**Prompt:**
Every line from the line containing "own and can" to the end of the data must appear in the answer exactly as it appears there, and nothing else.

[Records from a dataset]
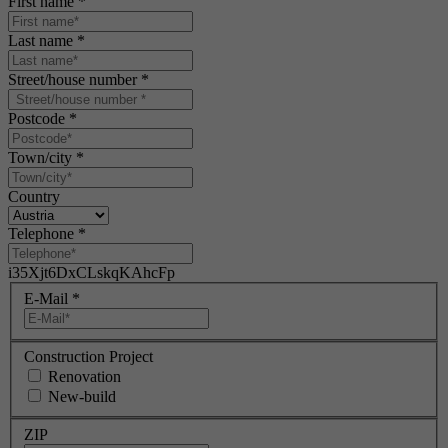
First name
*
Last name
*
Street/house number
*
Postcode
*
Town/city
*
Country
Telephone
*
i35Xjt6DxCLskqKAhcFp
E-Mail
*
Construction Project
Renovation
New-build
ZIP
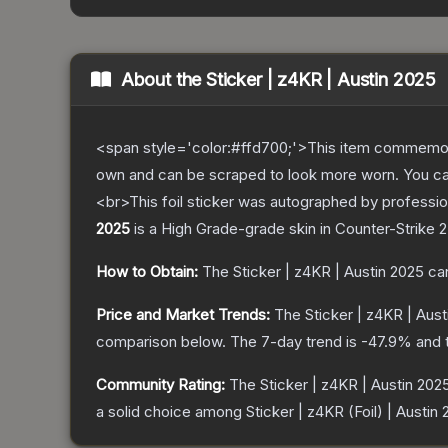
About the
Sticker | z4KR | Austin 2025
<span style='color:#ffd700;'>This item commemor
own and can be scraped to look more worn. You can 
<br>This foil sticker was autographed by professio
2025
is a
High Grade
-grade
skin
in Counter-Strike 2
How to Obtain:
The
Sticker | z4KR | Austin 2025
can
Price and Market Trends:
The
Sticker | z4KR | Aus
comparison below.
The 7-day trend is
-47.9
% and 
Community Rating:
The
Sticker | z4KR | Austin 202
a solid choice among
Sticker | z4KR (Foil) | Austin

**Task answer:**
own and can be scraped to look more worn. You can 
<br>This foil sticker was autographed by professio
2025
is a
High Grade
-grade
skin
in Counter-Strike 2
How to Obtain:
The
Sticker | z4KR | Austin 2025
can
Price and Market Trends:
The
Sticker | z4KR | Aus
comparison below.
The 7-day trend is
-47.9
% and 
Community Rating:
The
Sticker | z4KR | Austin 202
a solid choice among
Sticker | z4KR (Foil) | Austin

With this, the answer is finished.